Also known as: Animation production coordinator, Production office coordinator (POC)
Production coordinators keep everything in the animation pipeline running smoothly by supporting all departments with their production requirements.
They are responsible for creating and maintaining asset databases and for tracking the delivery of assets to third parties. They schedule and attend reviews and can be responsible for taking detailed notes. They can be responsible for checking stocks of and reordering studio supplies, as well as organising couriers and shipments.
Production coordinators help with the accounts by processing invoices and keeping the petty cash records. They can provide holiday cover for other members of the production team.
Their role will vary slightly depending on the size of the company that they’re employed by. If they’re working for a larger production company, they may be responsible for uploading and delivering completed animated series episodes to broadcasters and animated films to distribution partners. If they are working for a small independent production company, they may be required to work on reception.

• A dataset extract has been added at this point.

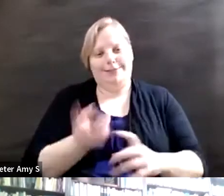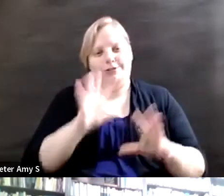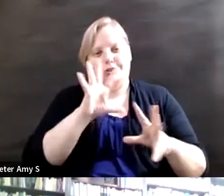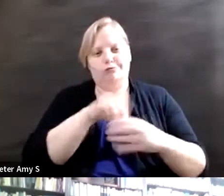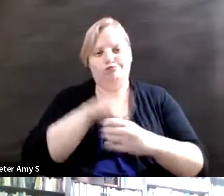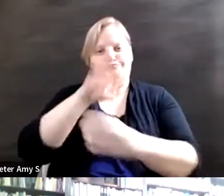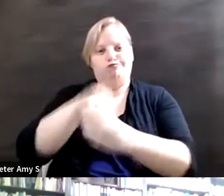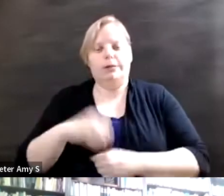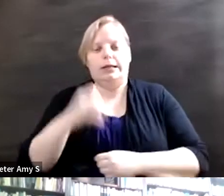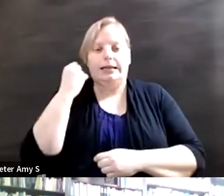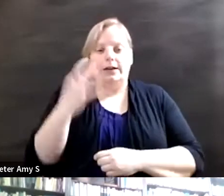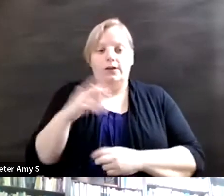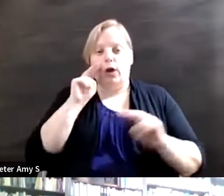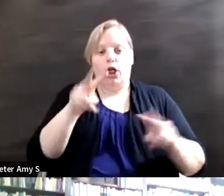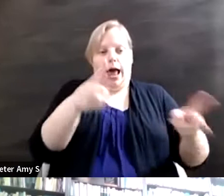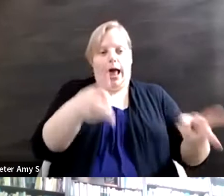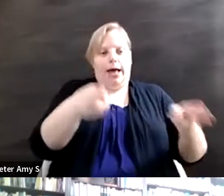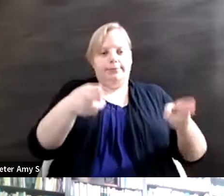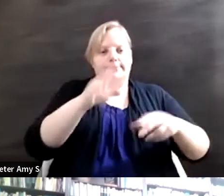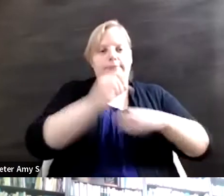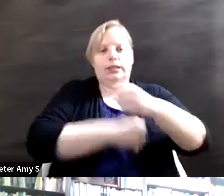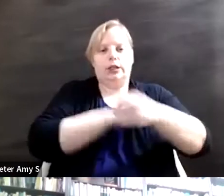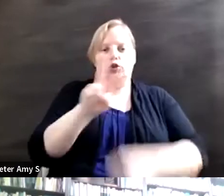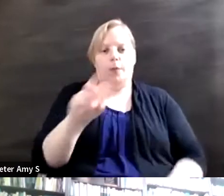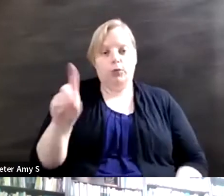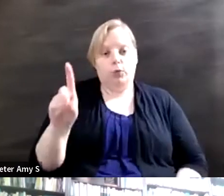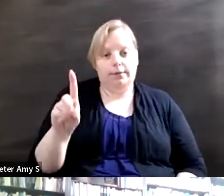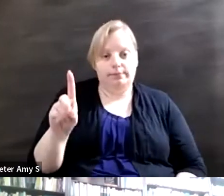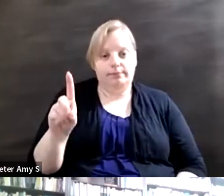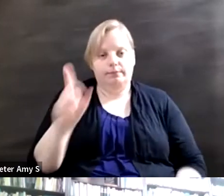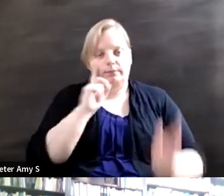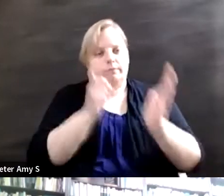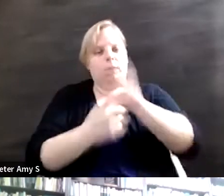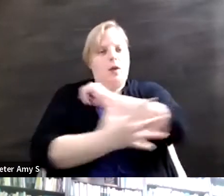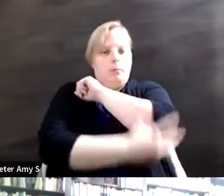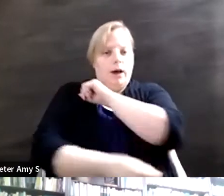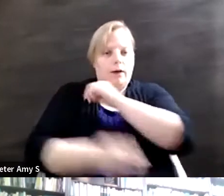and looked at the year 2001, right, we would see the poverty rate among people with disabilities,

Production coordinators work under the production manager and report to them. They are often the first positions to be hired onto an animation project and therefore can be expected to help set up the studio and then close it down at the end of production. Production coordinators work with runners or production assistants, to whom they delegate jobs.

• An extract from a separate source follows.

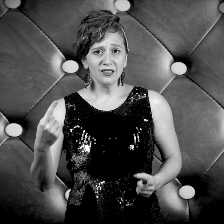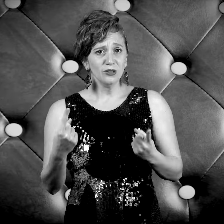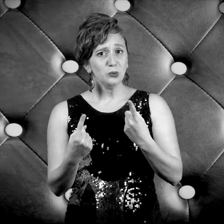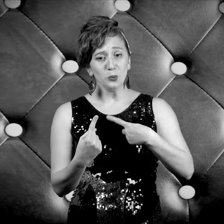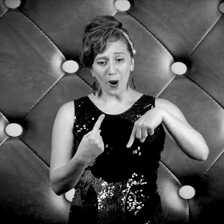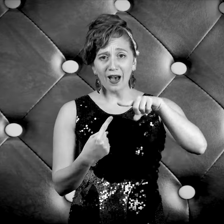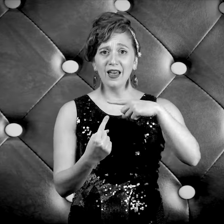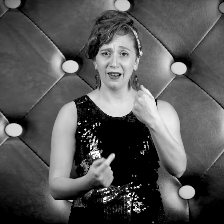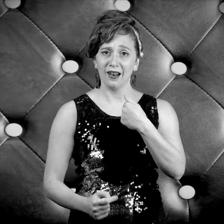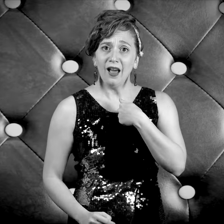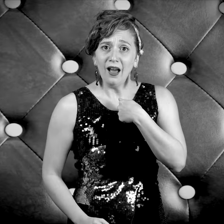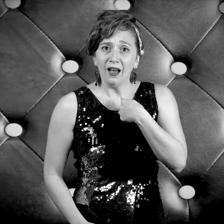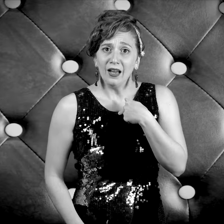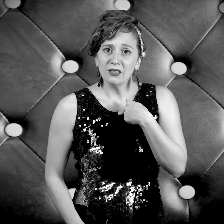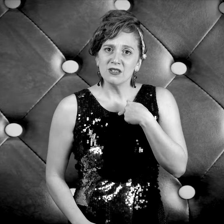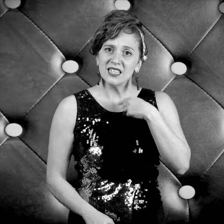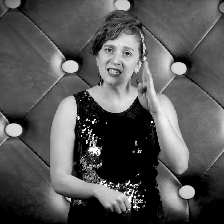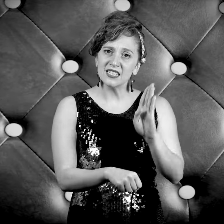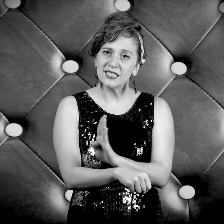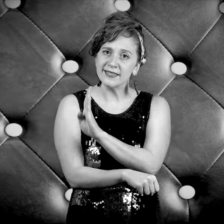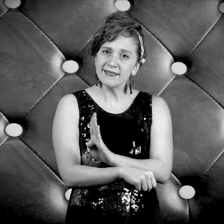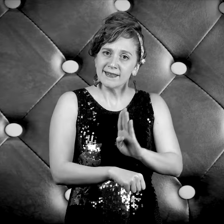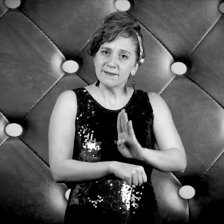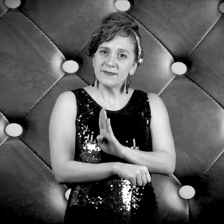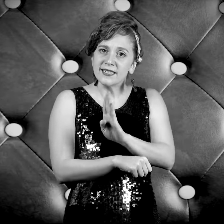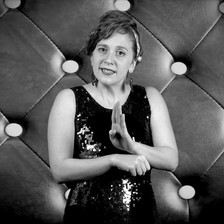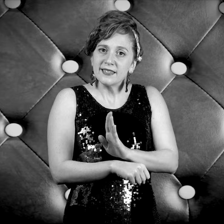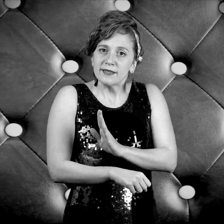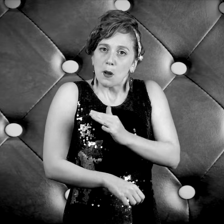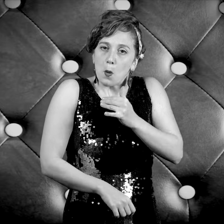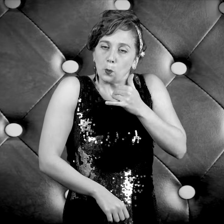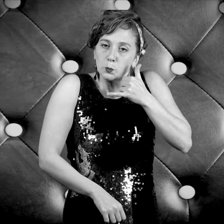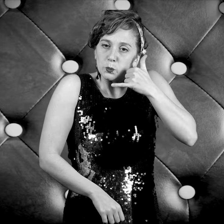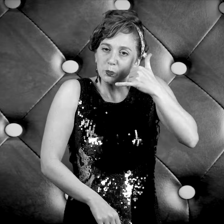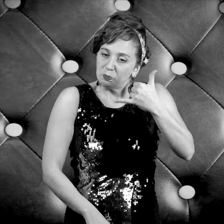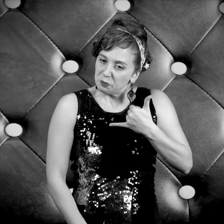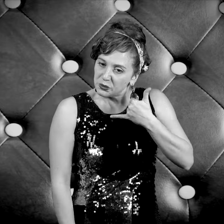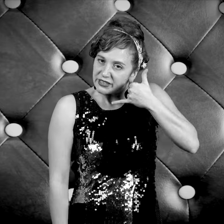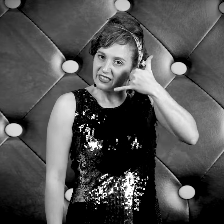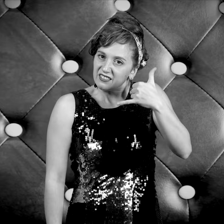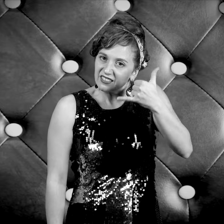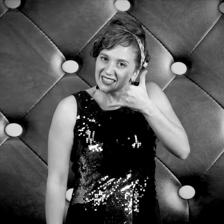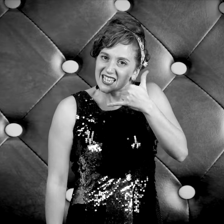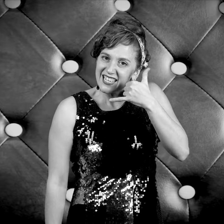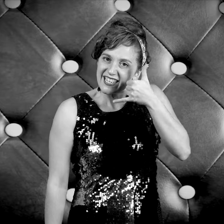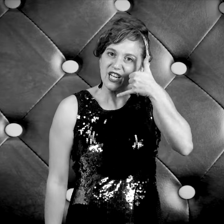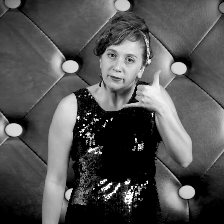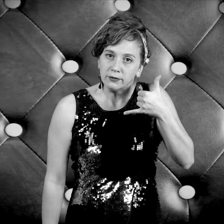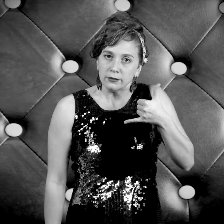While I was keeping busy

A good route to become a production coordinator is to start off as a runner in an animation company, then move on to production coordinator roles. See the runner job profile for details of how to do this. Or you could apply for ScreenSkills’ Trainee Finder scheme and work in the production department of a live-action project. You can then transfer your skills to the production department of an animated film at a later point.
At school or college:
If you want to go to university, A-levels and Highers in English, business studies, film studies and media studies are relevant.
Or you might want to take one of the following Level 3 vocational qualifications:
If you want to go straight into a job or apprenticeship, the following Level 3 vocational qualifications will equip you:
Get an apprenticeship:
Apprenticeships are jobs with training. They’re a great opportunity to earn while you learn.

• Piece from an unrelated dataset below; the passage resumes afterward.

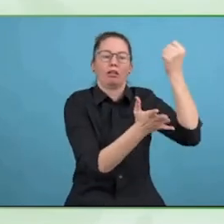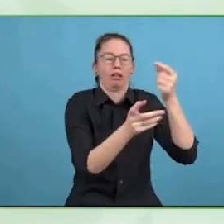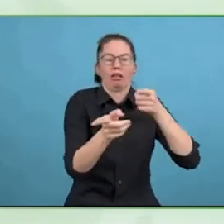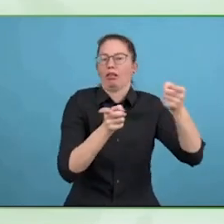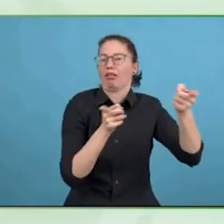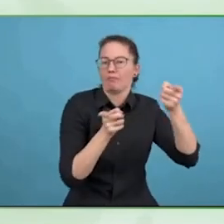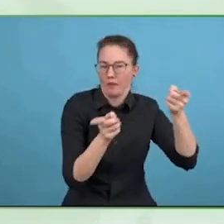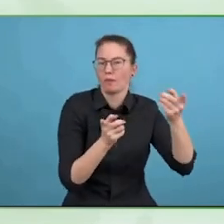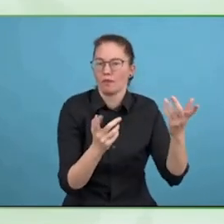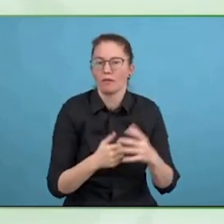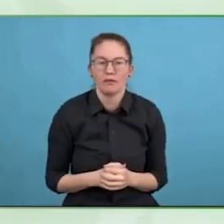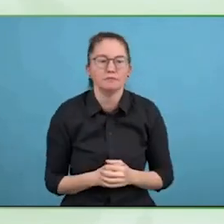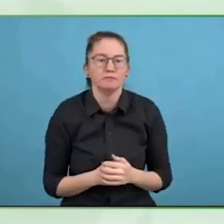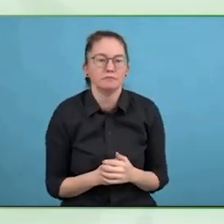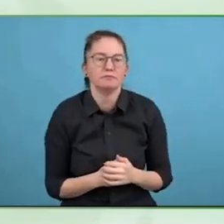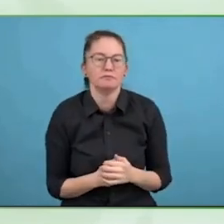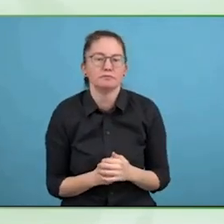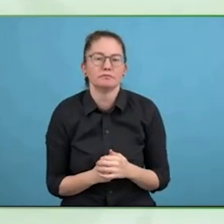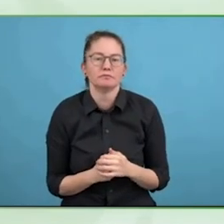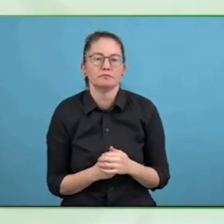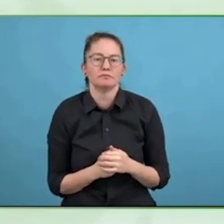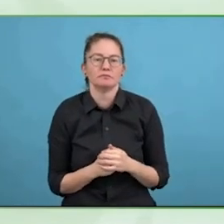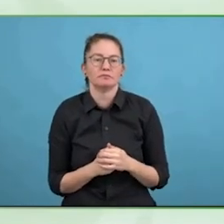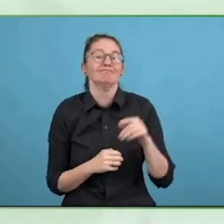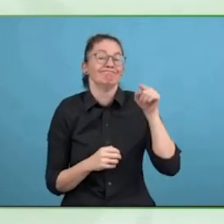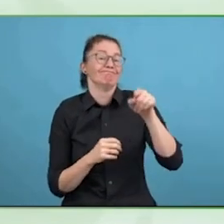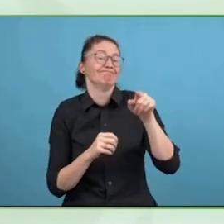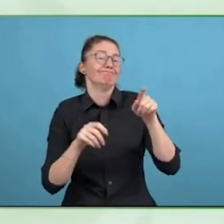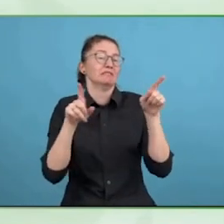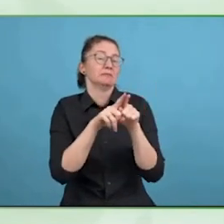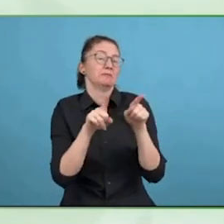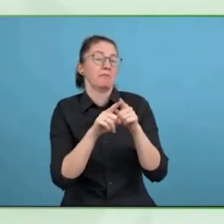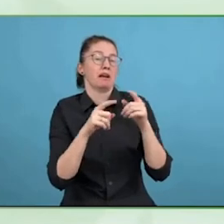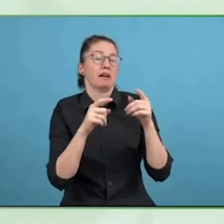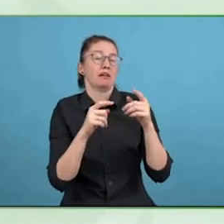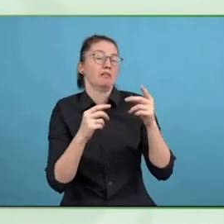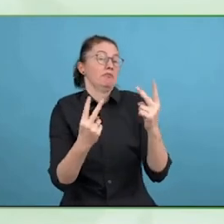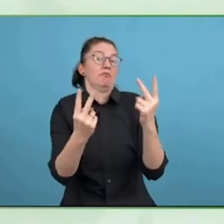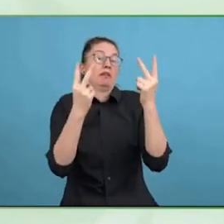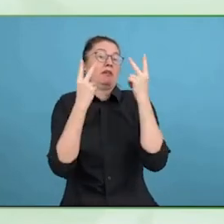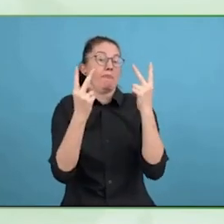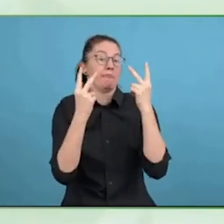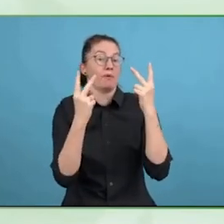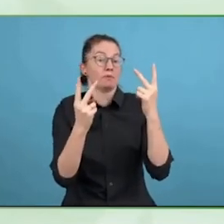consisted for sense of treatment for people with disabilities worldwide.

These are the relevant apprenticeships that might be available throughout the UK:
You might even find degree-level apprenticeships:
In Scotland, you might be able to find degree-level apprenticeships through the following frameworks:
Before taking any apprenticeship, check what you’ll be learning with your prospective employer and college, so you can be sure it will be giving you the skills you want. Go to how to become an apprentice to learn how to find apprenticeships in your region or approach companies directly.
Get a degree:
There are no degree courses specific to working in the production department of animation that we recommend. However, there are courses that specialise in animation that could grow your knowledge of the process of an animation production, as well as your technical skills with animation software. This is optional for the role of production coordinator. Have a look at ScreenSkills’ list of recommended courses and select one in animation. We recognise courses with our ScreenSkills Select award where they offer training in the relevant software, dedicated time to building a portfolio and have strong links with the animation industry.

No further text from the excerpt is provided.